Bruno put a two-euro coin on the counter and reached for the café’s copy of
Sud Ouest
. He began glancing at headlines as he chewed his croissant, a signal that he wanted no more questions. Fauquet shuffled along the bar to talk to a bunch of regular customers, doubtless hinting that he’d learned far more from Bruno than he could ever reveal. Gossip was as much his stock in trade as coffee and croissants.
The front page carried the latest depressing news about rising unemployment in France and more violence in the Middle East. The inside pages, by contrast, were filled with happy scenes of grapes being picked in the vineyards, photos of the new schoolteachers and of couples celebrating fifty years of marriage. The sports pages covered in great detail all the doings of the local rugby, tennis and hunting clubs. That was why people bought
Sud Ouest
, he thought, for the chance of seeing local news and pictures of people they knew. He closed the paper, made his farewells and left for his office.
A stack of mail awaited his attention on his desk inside the
Mairie
. He turned on his computer and leafed through the envelopes while it booted up. The ding of an incoming email drew him to the screen. The email address of the sender tugged at his memory; ZigiPara, a name he had not heard for a decade and more. Zigi was a shortened form of Tzigane, or gypsy, which was what the army called anyone of Roma origins. His real name was Jacques Sadna and he came from the Camargue, the vast wetlands at the delta of the River Rhône
where gypsies had settled for centuries and raised their famous horses. Zigi had been a corporal, like Bruno, when they first served together in the Ivory Coast and each had been promoted sergeant during some covert operations on the border between Chad and Libya. Zigi was with the paratroops and Bruno with the combat engineers. He recalled hearing that Zigi had since become an officer.
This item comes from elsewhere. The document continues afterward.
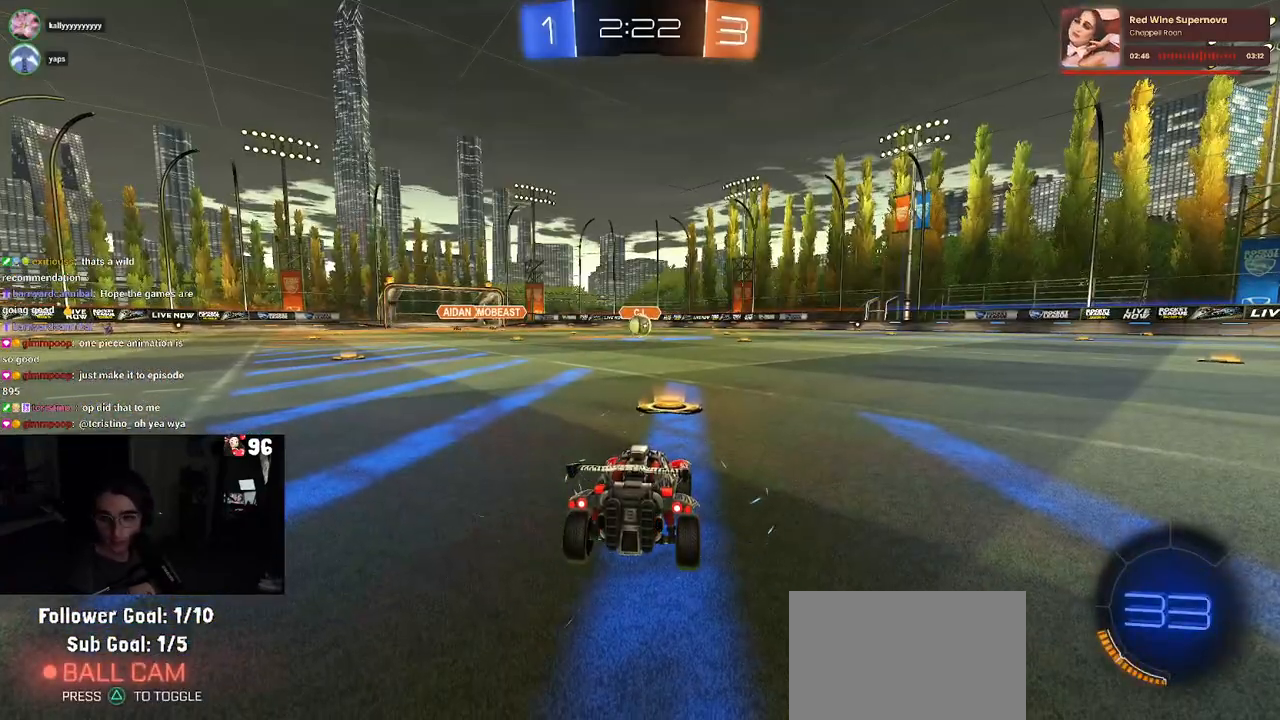
{"buttons": [], "left_stick": "center", "right_stick": "center", "events": []}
‘Hi Bruno, a heads-up from an old mate, even though you are a Pékin,’ he read. ‘I’m at Nijrab, adjudant-chef, and a muj has showed up claiming to be French from St Denis. Calls himself Sami Belloumi, says he knows you and has a dad named Momu. Seems simple-minded, scars on his back from whippings. Toubib says badly traumatized. He wants to go home but no documents. Photo attached. You know him? Let me know before this gets into official channels. Zigi.’
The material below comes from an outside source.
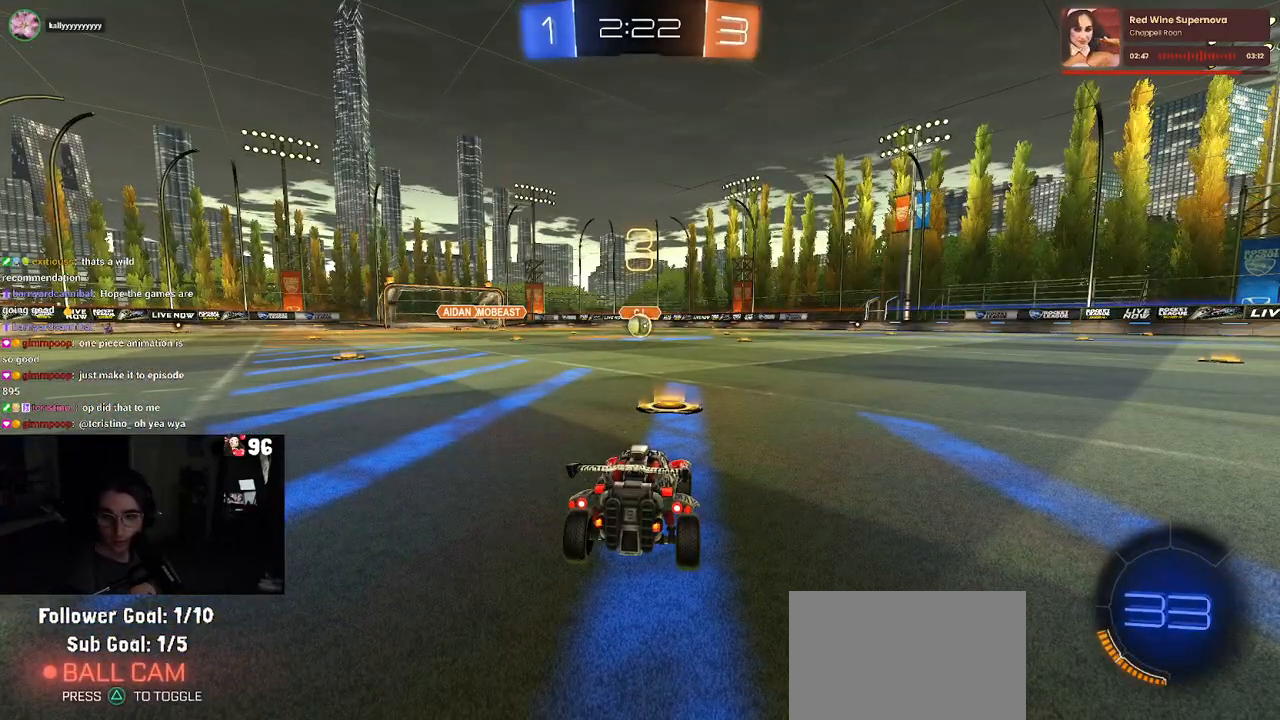
{"buttons": [], "left_stick": "center", "right_stick": "center", "events": []}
Bruno smiled as the old army slang came back to him. A Pékin meant a civilian. Nijrab was the French army base in the Kapisa region of Afghanistan. Bruno couldn’t remember whether they were still doing combat patrols or if the mission had been changed to training the Afghan army. A muj was a mujahedin. A
toubib
was a doctor. Bruno’s grin turned solemn as he read on. He knew Sami Belloumi, a young man who had left St Denis three, maybe four years earlier, supposedly to go to a special school for autistic youths run by a mosque in Toulouse. Sami was the nephew of Momu, the maths teacher at the local
collège
, and now adopted as his son. Momu was also the father of Karim, who ran the Café des Sports and was a star of the town rugby team.
Bruno clicked to open the photo and it was Sami sure enough. Bruno remembered him being as tall as Karim, but now he looked so thin he was almost skeletal, with prominent
cheekbones that emphasized his bulging eyes. He had a long beard and his head had been shaved. The photograph brought back memories of Sami at the tennis club, serving ace after ace, always placing the ball precisely in the corner. Bruno had been able to get back perhaps one serve in three. But Sami had no interest in anything but serving. He never returned a ball, never played a forehand or backhand. He would stay on court alone for hours with a basket full of tennis balls beside him, practising his perfect serves. It was the same with basketball. He could sink the ball from anywhere on the court, but that was all he wanted to do. He wouldn’t pass the ball, wouldn’t dribble or run. And like his tennis serve, he practised sinking the ball for hours.